Gorski’s article quickly turns to early marriage, the silver bullet for many pastors and proclaimers of the abstinence only message.

The call for young marriage raises questions: How young is too young? What if marriage is viewed as a ticket to guilt-free sex? What about the fact that marrying young is the No. 1 predictor of divorce?

In real life, silver bullets don’t work. The possibility, or even desiribility of early marriage, is often very small. Being stuck in the traditional gender roles of their parents is not attractive to many young evangelicals. The view of marriage as license for intercourse is also overly simplistic.

Gorski’s definitely on to something with this article. While the average age of marriage is gradually bumping back into the late 20s, parental and ecclesiastical expectations of abstinence remain.

Something’s gotta give.

Gorski’s article is wonderfully diverse. He cites an array of sources, including young evangelicals with different expectations and plans, pastors with different views on what should be taught, and sociologists on what’s happening and why.

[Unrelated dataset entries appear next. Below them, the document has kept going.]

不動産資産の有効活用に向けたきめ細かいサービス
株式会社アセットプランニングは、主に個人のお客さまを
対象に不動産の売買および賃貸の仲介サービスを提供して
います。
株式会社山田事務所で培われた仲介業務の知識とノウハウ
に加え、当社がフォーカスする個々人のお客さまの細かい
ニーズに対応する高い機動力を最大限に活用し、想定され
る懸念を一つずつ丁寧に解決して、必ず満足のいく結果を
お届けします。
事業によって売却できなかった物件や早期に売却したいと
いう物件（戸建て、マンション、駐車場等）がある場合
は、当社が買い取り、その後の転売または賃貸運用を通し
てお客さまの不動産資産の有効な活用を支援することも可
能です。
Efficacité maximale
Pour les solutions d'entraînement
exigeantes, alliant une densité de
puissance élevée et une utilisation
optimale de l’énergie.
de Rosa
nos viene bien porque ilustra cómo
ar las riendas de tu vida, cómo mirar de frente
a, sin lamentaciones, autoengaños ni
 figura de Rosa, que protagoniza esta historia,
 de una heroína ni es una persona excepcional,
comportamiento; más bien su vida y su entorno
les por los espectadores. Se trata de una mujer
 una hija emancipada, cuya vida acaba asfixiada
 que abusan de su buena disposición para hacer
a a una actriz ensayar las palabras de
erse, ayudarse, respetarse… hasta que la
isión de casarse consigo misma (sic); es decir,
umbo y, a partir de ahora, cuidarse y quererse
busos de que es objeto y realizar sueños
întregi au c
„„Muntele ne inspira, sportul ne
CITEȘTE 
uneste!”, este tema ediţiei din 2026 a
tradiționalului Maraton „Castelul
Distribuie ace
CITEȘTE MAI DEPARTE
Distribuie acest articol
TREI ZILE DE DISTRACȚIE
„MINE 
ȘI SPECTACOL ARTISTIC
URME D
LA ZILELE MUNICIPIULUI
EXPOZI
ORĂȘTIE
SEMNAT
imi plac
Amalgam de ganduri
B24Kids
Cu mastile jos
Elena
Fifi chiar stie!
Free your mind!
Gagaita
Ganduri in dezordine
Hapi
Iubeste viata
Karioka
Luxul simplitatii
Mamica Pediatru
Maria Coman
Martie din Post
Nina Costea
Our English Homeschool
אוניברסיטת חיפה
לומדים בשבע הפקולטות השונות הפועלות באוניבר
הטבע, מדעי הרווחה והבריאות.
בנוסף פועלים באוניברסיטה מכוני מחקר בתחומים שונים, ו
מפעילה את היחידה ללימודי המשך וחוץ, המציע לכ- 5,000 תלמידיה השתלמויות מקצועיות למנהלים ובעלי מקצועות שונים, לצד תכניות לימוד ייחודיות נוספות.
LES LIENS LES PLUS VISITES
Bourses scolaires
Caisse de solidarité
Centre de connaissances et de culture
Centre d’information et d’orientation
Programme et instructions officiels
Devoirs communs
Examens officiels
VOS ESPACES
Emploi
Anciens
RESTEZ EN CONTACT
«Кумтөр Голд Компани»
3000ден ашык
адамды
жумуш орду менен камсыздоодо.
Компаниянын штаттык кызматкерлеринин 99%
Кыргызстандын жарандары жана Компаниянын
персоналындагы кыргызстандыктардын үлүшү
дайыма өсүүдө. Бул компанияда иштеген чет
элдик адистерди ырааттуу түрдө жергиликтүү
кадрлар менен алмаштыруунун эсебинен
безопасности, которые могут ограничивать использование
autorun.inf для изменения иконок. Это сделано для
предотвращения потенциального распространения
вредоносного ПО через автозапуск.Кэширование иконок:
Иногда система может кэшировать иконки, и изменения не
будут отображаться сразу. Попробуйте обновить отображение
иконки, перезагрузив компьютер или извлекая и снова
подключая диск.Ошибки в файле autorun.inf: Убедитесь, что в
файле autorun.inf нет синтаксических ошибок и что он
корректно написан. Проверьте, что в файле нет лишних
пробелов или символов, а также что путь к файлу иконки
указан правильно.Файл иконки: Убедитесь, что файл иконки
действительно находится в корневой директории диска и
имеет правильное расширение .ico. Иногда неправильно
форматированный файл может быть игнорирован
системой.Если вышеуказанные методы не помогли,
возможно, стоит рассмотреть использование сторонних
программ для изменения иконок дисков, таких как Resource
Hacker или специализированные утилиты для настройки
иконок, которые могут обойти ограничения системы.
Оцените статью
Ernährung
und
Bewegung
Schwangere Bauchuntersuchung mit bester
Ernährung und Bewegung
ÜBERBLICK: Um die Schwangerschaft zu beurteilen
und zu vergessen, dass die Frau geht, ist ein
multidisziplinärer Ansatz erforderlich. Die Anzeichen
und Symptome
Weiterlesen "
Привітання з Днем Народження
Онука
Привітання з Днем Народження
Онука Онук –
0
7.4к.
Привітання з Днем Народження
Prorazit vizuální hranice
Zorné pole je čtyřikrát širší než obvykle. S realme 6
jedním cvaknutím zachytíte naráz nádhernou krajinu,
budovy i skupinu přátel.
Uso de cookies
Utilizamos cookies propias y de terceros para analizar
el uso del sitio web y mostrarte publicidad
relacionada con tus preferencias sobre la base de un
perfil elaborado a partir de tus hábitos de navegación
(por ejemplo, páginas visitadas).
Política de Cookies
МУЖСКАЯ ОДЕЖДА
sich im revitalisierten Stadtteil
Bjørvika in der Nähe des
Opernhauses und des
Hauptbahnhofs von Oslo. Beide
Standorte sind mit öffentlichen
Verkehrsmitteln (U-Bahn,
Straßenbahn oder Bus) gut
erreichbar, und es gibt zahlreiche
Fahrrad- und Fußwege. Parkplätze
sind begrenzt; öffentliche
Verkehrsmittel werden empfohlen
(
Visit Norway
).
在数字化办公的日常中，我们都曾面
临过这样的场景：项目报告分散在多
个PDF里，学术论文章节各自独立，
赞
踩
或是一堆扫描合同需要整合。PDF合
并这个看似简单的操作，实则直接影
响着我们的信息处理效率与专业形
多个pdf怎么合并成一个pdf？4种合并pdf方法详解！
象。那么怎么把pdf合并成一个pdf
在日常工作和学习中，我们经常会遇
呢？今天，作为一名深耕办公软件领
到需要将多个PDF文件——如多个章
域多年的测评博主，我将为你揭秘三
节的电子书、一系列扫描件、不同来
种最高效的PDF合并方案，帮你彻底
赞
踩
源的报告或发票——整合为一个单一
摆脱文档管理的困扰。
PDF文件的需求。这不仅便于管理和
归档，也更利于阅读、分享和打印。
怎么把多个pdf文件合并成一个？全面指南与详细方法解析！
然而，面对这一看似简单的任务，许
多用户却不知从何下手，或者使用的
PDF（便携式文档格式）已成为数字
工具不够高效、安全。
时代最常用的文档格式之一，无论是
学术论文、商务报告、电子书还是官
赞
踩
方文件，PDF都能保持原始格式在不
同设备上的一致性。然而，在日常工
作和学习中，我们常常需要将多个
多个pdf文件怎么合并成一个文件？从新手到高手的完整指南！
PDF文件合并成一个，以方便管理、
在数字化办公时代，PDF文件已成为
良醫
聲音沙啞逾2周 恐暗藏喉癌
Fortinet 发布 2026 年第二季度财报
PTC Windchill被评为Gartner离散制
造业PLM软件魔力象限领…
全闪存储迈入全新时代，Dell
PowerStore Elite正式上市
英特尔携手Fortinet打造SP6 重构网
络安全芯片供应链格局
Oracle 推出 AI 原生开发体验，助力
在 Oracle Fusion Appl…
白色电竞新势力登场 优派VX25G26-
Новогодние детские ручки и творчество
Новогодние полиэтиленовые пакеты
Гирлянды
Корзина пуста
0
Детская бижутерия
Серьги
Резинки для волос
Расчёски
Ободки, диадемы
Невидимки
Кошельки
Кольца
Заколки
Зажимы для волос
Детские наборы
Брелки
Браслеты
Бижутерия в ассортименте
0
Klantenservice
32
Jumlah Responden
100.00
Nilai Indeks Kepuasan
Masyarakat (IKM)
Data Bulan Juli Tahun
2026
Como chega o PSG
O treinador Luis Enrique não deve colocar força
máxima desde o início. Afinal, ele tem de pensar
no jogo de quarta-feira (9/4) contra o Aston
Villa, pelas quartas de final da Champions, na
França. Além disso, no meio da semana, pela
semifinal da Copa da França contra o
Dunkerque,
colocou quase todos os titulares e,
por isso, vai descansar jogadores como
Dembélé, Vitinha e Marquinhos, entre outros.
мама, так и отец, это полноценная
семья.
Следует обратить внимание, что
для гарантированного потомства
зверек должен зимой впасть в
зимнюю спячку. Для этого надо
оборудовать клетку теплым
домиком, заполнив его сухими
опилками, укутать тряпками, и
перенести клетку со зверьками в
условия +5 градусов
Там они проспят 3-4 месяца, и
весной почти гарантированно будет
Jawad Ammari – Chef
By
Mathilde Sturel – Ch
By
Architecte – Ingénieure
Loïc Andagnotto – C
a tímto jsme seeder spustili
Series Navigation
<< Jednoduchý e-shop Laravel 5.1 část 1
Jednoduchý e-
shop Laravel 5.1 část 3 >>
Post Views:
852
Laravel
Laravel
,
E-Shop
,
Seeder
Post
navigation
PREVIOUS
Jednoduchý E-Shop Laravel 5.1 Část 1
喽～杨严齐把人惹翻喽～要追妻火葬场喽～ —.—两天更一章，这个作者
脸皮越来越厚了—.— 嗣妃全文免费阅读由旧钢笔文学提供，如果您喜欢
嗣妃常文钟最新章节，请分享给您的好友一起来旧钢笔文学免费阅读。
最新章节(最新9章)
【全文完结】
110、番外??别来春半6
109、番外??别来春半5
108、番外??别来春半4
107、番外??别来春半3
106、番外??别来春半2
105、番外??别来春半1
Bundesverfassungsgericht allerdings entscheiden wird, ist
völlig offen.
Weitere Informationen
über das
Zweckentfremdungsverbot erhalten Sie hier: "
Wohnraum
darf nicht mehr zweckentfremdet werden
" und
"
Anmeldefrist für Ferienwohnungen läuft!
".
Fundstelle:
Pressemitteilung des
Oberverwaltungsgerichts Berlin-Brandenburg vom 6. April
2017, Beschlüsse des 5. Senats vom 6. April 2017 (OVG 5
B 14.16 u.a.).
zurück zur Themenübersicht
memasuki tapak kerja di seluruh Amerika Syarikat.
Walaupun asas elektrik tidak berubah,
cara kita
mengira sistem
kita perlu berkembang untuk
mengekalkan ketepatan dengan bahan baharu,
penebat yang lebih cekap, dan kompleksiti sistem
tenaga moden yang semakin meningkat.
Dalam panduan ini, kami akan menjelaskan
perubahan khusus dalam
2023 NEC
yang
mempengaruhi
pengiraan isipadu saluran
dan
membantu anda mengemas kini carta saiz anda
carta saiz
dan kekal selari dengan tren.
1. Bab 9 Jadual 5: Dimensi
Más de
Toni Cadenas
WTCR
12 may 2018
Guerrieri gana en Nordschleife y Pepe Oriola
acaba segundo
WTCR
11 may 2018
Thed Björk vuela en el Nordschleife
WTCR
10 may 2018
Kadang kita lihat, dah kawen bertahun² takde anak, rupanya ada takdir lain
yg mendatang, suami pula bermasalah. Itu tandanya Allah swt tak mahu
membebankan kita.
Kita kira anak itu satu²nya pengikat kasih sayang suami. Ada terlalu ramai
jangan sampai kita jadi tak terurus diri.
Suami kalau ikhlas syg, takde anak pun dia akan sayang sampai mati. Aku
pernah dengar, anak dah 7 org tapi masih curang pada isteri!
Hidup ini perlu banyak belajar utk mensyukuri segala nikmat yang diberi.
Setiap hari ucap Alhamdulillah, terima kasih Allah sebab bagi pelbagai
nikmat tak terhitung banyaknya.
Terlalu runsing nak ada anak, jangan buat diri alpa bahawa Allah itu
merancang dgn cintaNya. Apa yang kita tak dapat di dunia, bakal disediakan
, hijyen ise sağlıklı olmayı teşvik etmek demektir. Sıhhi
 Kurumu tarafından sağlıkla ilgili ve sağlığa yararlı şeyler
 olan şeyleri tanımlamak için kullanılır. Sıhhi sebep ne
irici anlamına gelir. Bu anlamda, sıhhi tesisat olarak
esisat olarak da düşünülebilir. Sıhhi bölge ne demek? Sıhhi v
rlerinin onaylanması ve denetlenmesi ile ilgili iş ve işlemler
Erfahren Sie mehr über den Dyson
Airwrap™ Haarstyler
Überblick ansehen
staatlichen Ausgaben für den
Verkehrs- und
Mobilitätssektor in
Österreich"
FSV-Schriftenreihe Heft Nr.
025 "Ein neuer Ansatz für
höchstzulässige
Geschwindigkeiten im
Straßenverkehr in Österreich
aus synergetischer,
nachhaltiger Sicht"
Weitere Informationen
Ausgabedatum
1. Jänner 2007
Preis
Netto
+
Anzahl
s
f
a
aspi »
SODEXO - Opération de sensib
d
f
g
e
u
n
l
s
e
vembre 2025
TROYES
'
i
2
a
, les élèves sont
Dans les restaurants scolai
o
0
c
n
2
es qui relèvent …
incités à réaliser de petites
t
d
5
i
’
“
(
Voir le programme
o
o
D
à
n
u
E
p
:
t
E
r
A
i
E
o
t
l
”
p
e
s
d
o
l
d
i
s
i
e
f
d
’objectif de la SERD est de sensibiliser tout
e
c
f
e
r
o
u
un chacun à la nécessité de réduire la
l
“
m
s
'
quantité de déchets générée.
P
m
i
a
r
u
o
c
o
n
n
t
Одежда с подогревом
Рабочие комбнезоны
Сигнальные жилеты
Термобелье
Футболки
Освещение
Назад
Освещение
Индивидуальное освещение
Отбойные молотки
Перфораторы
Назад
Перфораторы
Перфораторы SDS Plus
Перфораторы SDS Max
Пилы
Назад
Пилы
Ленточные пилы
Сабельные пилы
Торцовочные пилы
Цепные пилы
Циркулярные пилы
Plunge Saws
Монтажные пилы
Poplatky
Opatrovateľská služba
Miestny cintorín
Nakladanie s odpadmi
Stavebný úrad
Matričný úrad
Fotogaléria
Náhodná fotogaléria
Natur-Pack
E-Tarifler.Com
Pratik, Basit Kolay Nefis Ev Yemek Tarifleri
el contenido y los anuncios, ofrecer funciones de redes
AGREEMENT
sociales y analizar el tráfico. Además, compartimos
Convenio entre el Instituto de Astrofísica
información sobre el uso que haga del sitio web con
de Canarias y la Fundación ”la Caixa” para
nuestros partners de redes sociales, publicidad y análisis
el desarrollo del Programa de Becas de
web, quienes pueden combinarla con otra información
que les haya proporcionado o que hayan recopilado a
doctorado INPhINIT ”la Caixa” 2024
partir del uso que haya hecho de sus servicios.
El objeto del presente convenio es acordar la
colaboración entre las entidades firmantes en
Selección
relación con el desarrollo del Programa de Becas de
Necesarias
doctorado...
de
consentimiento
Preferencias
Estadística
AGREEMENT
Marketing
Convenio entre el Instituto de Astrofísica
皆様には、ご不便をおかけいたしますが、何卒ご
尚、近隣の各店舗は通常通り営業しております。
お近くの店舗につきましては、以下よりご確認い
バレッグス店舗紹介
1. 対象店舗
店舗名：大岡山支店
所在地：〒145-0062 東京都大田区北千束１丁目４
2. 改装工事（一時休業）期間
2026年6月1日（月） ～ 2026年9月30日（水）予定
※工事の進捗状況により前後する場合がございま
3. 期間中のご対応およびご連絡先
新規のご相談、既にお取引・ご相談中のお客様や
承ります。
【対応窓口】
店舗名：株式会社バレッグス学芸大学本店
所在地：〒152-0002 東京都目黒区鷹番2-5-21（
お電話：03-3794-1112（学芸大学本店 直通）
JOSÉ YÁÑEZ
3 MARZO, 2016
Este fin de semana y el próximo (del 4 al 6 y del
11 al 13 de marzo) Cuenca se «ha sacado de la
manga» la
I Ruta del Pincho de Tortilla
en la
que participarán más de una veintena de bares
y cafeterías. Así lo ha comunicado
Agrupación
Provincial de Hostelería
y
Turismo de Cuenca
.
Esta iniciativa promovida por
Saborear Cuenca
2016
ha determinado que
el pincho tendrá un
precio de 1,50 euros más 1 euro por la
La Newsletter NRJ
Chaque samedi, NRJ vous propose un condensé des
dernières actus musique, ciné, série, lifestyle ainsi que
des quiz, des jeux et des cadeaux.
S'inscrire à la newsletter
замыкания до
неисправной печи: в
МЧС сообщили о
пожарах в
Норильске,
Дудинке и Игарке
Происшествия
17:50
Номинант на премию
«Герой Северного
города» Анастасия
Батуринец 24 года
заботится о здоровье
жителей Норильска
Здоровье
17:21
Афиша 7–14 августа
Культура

But the “wait or marry” debate is just the tip of an evangelical iceberg.

Evangelicals, like many other religious movements, face enormous cultural pressure to adjust their sexual ethics on a variety of fronts. Often they are unwilling, and often they don’t know how. The biblical evidence, cited as the final arbiter of evangelical truth, does not directly address 21st century sexuality head on. Nor does church history. While some appeal to the global evangelicalism as an ally for conservative sexual ethics, there’s really no getting around the fact that sexuality is increasingly the location of evangelical identity in the 21st century.

For a faith struggling between mainstream acceptance and subculture status, the pressure to move to either extreme is great.

Meanwhile there is an unacknowledged existential and spiritual cost to young evangelicals. What role does conflicting expectations around sexual behaviour play in young people leaving the church by the back door?